**Your instructions**
A word-for-word copy of the records is needed, with every picture left out.

(Dataset excerpts)
BEGIN
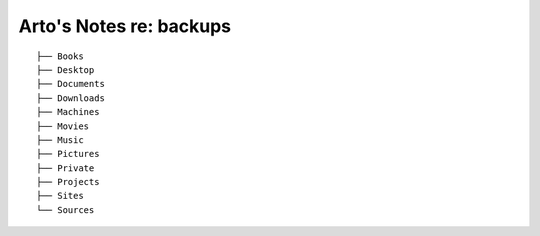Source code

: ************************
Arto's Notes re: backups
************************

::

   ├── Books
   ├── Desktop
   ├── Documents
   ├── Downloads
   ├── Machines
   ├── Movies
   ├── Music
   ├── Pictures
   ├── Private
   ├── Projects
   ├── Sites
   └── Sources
END
**Exercise solution**
Source code

: ************************
Arto's Notes re: backups
************************

::

   ├── Books
   ├── Desktop
   ├── Documents
   ├── Downloads
   ├── Machines
   ├── Movies
   ├── Music
   ├── Pictures
   ├── Private
   ├── Projects
   ├── Sites
   └── Sources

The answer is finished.